YARN setting changes

To ensure that each node in your YARN cluster has access to sufficient resources during processing, you need to update the following YARN-specific Hadoop properties.

You can access these properties from your Hadoop cluster manager (Cloudera Manager, Ambari, or MCS). If you need help locating any of them, refer to your distribution's documentation.

Property Description
yarn.nodemanager.resource.memory-mb The total amount of memory that YARN can use on a given node. This should be at least 16GB, although you might need to set it higher depending on the amount of data you plan on processing.
yarn.scheduler.maximum-allocation-vcores The maximum number of virtual CPU cores allocated to each YARN container per request.

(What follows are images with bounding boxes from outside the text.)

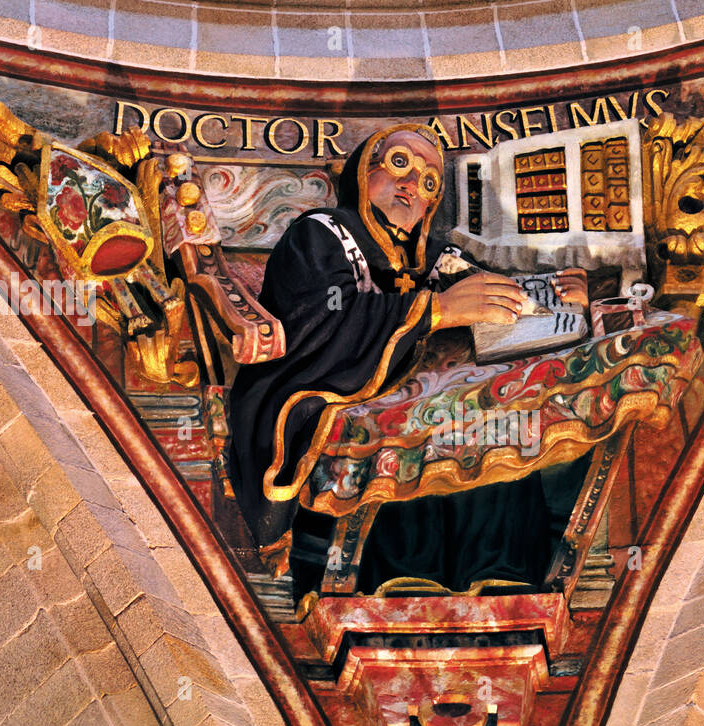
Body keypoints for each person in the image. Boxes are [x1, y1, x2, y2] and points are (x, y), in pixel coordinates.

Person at [225, 123, 586, 591]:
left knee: (498, 418)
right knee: (442, 425)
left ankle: (500, 572)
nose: (413, 186)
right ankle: (399, 579)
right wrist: (434, 310)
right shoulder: (320, 234)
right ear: (363, 174)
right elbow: (320, 321)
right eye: (400, 164)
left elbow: (496, 296)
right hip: (320, 390)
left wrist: (560, 297)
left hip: (424, 399)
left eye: (429, 183)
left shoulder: (431, 257)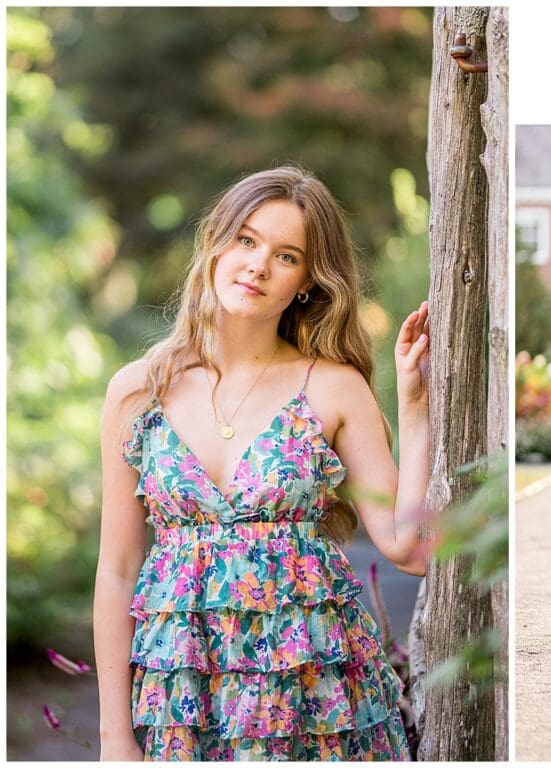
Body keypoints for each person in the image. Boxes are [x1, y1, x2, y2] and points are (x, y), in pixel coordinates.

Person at [94, 166, 429, 760]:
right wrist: (115, 738)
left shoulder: (332, 387)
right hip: (186, 701)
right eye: (246, 240)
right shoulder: (136, 391)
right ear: (216, 244)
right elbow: (117, 571)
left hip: (316, 697)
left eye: (286, 255)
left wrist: (415, 406)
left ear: (306, 281)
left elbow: (408, 548)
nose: (257, 265)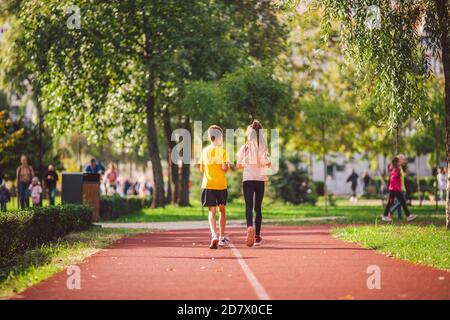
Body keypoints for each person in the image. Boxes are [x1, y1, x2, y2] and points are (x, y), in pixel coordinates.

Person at [237, 120, 271, 247]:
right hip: (260, 179)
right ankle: (257, 236)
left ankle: (249, 227)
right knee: (258, 208)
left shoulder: (244, 148)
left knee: (248, 206)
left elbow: (238, 165)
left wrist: (245, 164)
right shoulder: (263, 148)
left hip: (248, 179)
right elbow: (268, 164)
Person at [200, 125, 229, 249]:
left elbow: (202, 169)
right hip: (220, 185)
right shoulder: (223, 152)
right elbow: (225, 169)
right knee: (222, 210)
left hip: (208, 184)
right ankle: (222, 238)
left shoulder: (204, 151)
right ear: (220, 137)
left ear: (209, 137)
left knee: (212, 211)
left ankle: (214, 235)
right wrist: (225, 166)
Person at [382, 157, 416, 222]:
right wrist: (395, 188)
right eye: (399, 161)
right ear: (396, 162)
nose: (400, 162)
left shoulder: (396, 169)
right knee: (400, 202)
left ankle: (385, 216)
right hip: (395, 190)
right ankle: (408, 216)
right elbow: (393, 180)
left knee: (393, 202)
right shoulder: (396, 170)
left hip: (395, 189)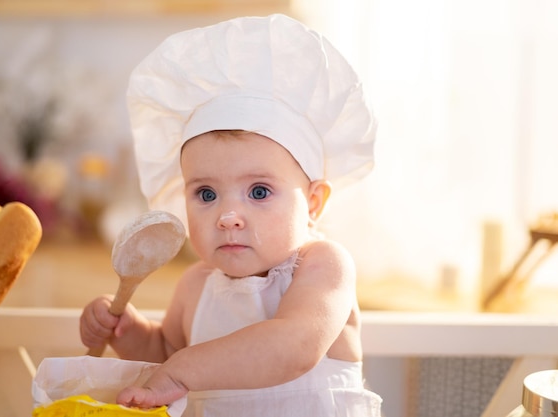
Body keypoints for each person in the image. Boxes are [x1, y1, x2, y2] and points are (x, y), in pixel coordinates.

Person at [80, 13, 382, 417]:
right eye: (206, 193)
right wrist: (129, 332)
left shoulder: (323, 265)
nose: (228, 216)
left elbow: (295, 347)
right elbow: (166, 354)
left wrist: (181, 372)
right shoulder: (196, 285)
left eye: (259, 191)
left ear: (313, 203)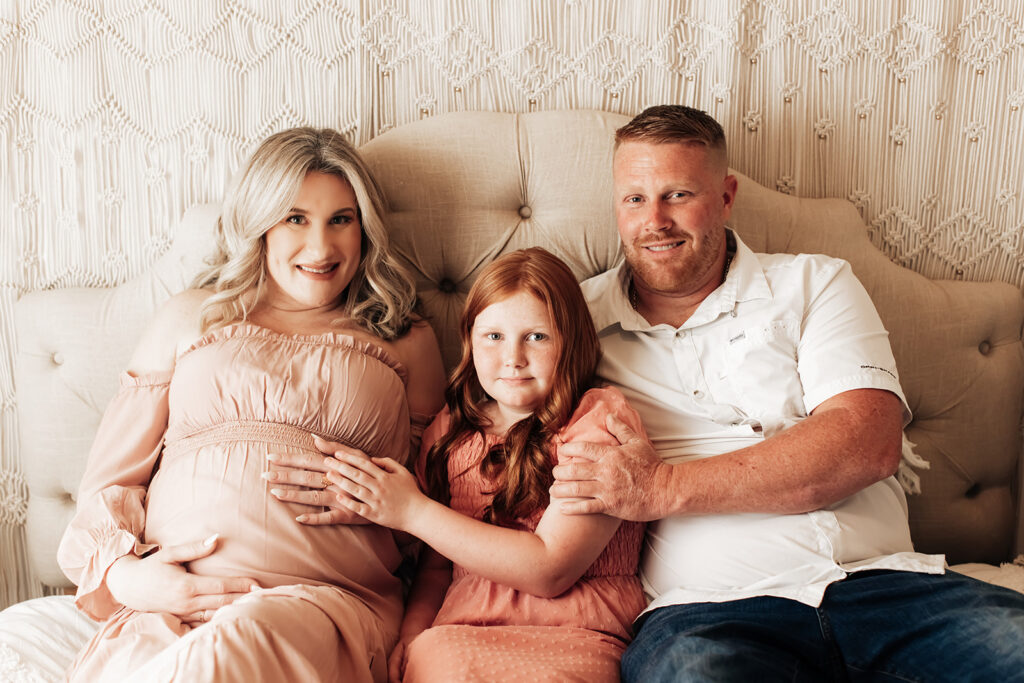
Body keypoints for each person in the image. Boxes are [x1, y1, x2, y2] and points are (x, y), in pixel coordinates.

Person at [549, 105, 1024, 682]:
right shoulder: (573, 320)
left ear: (726, 197)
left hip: (885, 587)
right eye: (634, 199)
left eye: (677, 195)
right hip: (708, 612)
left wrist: (660, 487)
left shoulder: (814, 282)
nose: (655, 220)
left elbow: (867, 443)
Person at [56, 127, 446, 682]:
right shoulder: (190, 316)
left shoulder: (405, 339)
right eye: (295, 218)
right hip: (173, 604)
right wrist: (129, 579)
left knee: (234, 644)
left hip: (322, 606)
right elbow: (107, 487)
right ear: (259, 223)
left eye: (342, 219)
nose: (321, 248)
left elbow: (437, 514)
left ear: (365, 229)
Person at [290, 247, 648, 682]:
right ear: (469, 340)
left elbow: (550, 569)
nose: (513, 358)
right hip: (460, 633)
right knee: (435, 658)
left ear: (571, 342)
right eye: (493, 337)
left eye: (537, 337)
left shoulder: (597, 422)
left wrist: (412, 511)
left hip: (574, 634)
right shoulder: (451, 432)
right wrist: (412, 635)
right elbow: (437, 567)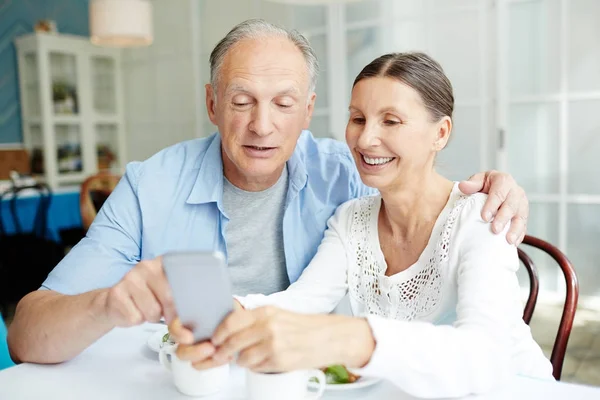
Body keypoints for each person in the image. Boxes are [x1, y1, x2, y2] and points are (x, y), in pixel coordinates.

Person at [8, 20, 529, 365]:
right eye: (241, 101)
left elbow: (417, 176)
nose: (262, 126)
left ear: (308, 110)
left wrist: (497, 189)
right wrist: (115, 304)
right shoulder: (149, 187)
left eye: (283, 103)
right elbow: (26, 334)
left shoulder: (344, 173)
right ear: (212, 104)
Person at [169, 52, 553, 398]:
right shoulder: (351, 219)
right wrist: (220, 309)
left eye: (391, 121)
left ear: (440, 133)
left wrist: (353, 338)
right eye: (358, 118)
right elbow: (301, 302)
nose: (366, 138)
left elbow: (484, 357)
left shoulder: (483, 218)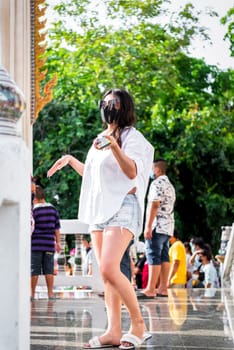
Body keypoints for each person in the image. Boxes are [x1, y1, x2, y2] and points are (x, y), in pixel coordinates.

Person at [47, 88, 154, 349]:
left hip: (123, 206)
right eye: (105, 102)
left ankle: (138, 324)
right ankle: (113, 330)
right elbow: (96, 178)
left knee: (108, 267)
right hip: (100, 210)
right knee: (105, 275)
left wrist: (115, 146)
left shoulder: (133, 137)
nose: (109, 106)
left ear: (124, 106)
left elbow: (131, 172)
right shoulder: (98, 139)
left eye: (114, 102)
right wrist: (72, 160)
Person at [138, 159, 176, 299]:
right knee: (164, 256)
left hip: (157, 225)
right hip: (168, 227)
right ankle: (163, 288)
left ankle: (150, 289)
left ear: (157, 170)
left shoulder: (157, 184)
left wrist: (148, 226)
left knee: (153, 255)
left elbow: (155, 204)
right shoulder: (170, 185)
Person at [31, 185, 61, 300]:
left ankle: (32, 294)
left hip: (36, 244)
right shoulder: (53, 209)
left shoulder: (34, 210)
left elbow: (31, 227)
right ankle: (50, 294)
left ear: (35, 198)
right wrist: (58, 242)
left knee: (34, 270)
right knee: (49, 269)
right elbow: (57, 228)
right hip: (49, 244)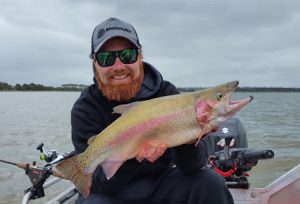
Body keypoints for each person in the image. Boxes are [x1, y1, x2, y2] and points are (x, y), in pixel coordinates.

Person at [71, 17, 234, 204]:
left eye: (127, 55)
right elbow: (99, 184)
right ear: (94, 63)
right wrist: (133, 158)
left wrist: (188, 141)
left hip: (161, 183)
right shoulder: (85, 109)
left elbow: (194, 166)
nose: (118, 66)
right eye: (106, 58)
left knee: (210, 183)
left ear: (140, 55)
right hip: (112, 193)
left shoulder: (167, 94)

If your Hadoop cluster contains only one YARN worker node, this should be less than or equal to half of that node's cores. If it contains multiple YARN worker nodes, this should be less than or equal to each node's total number of cores.

yarn.scheduler.maximum-allocation-mb The maximum amount of RAM allocated to each YARN container per request. This should be at least 16GB. Additionally:
  • If your Hadoop cluster contains only one YARN node, this should be less than or equal to half of that node's RAM.
  • If your Hadoop cluster contains multiple YARN nodes, this should be less than or equal to each node's total amount of RAM.
yarn.scheduler.capacity.maximum-applications The maximum number of concurrently-running jobs allowed on each node. This can be between 2 and 8.

Note that setting this value higher could cause jobs submitted at the same time to hang indefinitely.